TRL: Hugging Face TRL library, DPOTrainer/SFTTrainer/KTOTrainer implementations. https://github.com/huggingface/trl
Gemma-4: Google DeepMind, Gemma 4 technical report, 2026.
Cepeda spaced repetition: Cepeda et al., Distributed practice in verbal recall tasks: A review and quantitative synthesis, Psychological Bulletin 2006.

11. Operational gotchas (learned the hard way)

Forge load takes a model name, not a path. forge load nvidia/Gemma-4-31B-IT-NVFP4 works; forge load /srv/.../GemmaSuper does not. See .planning/research/FORGE-CLI-REFERENCE.md.
forge ps is the only truth. curl :18080/health only proves the proxy is up — vLLM may have crashed.
Piiranha CPU-only. docker run --memory=6g (NO --gpus all) — combining piiranha GPU with vLLM caused two OOM events on 2026-05-05.
GPU util 0.60 lock.
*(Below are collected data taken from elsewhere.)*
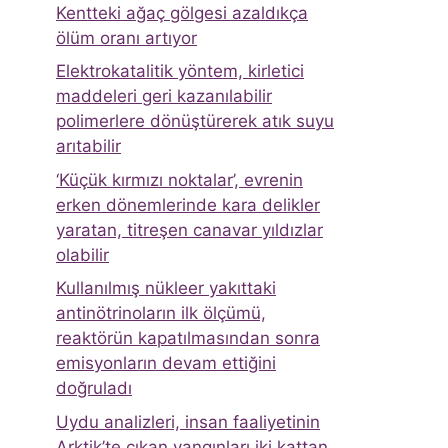
Kentteki ağaç gölgesi azaldıkça
ölüm oranı artıyor
Elektrokatalitik yöntem, kirletici
maddeleri geri kazanılabilir
polimerlere dönüştürerek atık suyu
arıtabilir
‘Küçük kırmızı noktalar’, evrenin
erken dönemlerinde kara delikler
yaratan, titreşen canavar yıldızlar
olabilir
Kullanılmış nükleer yakıttaki
antinötrinoların ilk ölçümü,
reaktörün kapatılmasından sonra
emisyonların devam ettiğini
doğruladı
Uydu analizleri, insan faaliyetinin
Arktik’te çıkan yangınları iki kattan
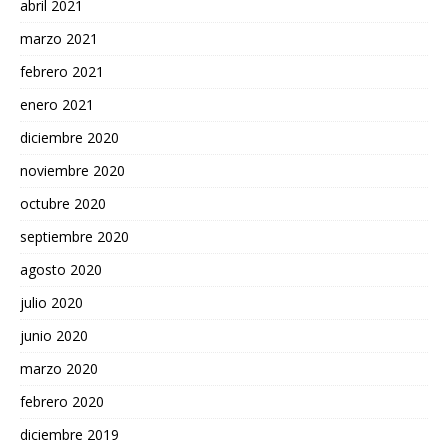
abril 2021
marzo 2021
febrero 2021
enero 2021
diciembre 2020
noviembre 2020
octubre 2020
septiembre 2020
agosto 2020
julio 2020
junio 2020
marzo 2020
febrero 2020
diciembre 2019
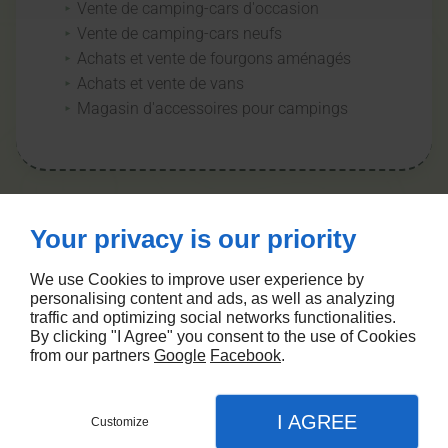
Vente de camping-cars d'occasion
Vente de camping-cars neufs
Achats et vente de fourgons aménagés
Achats et vente de vans
Magasin d'accessoires pour campings
Your privacy is our priority
We use Cookies to improve user experience by
personalising content and ads, as well as analyzing
traffic and optimizing social networks functionalities.
Nos atouts
By clicking "I Agree" you consent to the use of Cookies
from our partners
Google
Facebook
.
Entreprise familiale
Spécialiste du véhicule loisir
I AGREE
Customize
Plus de 30 ans d'expérience dans le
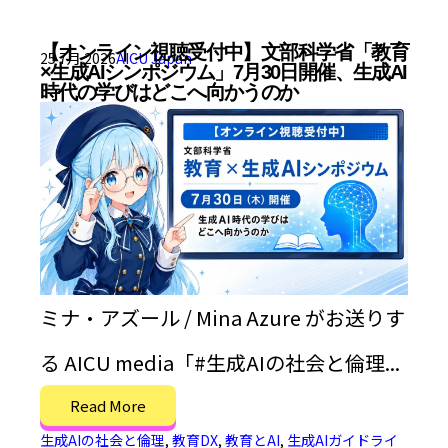
【オンライン視聴受付中】文部科学省「教育
25 7月 2026
AICU Japan
×生成AIシンポジウム」7月30日開催、生成AI
時代の学びはどこへ向かうのか
ミナ・アズール / Mina Azure がお送りす
る AICU media「#生成AIの社会と倫理...
Read More
生成AIの社会と倫理
,
教育DX
,
教育とAI
,
生成AIガイドライ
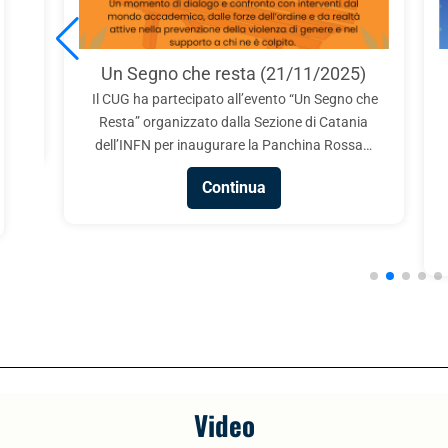
sia!
ci di
SS,
Un Segno che resta (21/11/2025)
Il CUG ha partecipato all’evento “Un Segno che
Resta” organizzato dalla Sezione di Catania
dell’INFN per inaugurare la Panchina Rossa…
Continua
Video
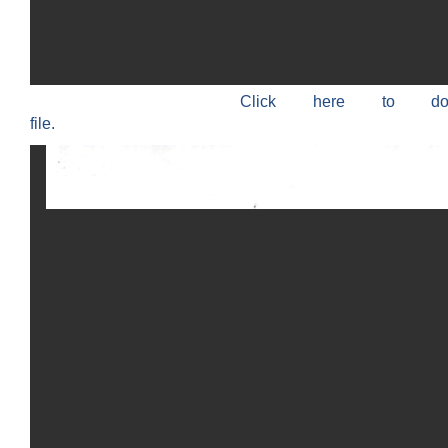
Click here to do
file.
Both slot0.env files set GPU_MEMORY_UTIL=0.60 to leave headroom for concurrent training.
Docker CANVAS_TRAIN_METHOD shell expansion is broken with ENTRYPOINT ["canvas-train"]. Use --entrypoint "" and pass canvas-train --method X as command-args.
TRL max_prompt_length removed in 0.12+. DPOConfig no longer accepts it.
DPO labeling: 2 workers max with vLLM under contention. 4 workers + concurrent gen-kto-large + bench gives 504 Gateway Timeouts.
3-vote majority is strict. A single vote failure (None) → discard. This is intentional; the alternative (2/3 majority) admits noisier labels and degraded DPO outcome.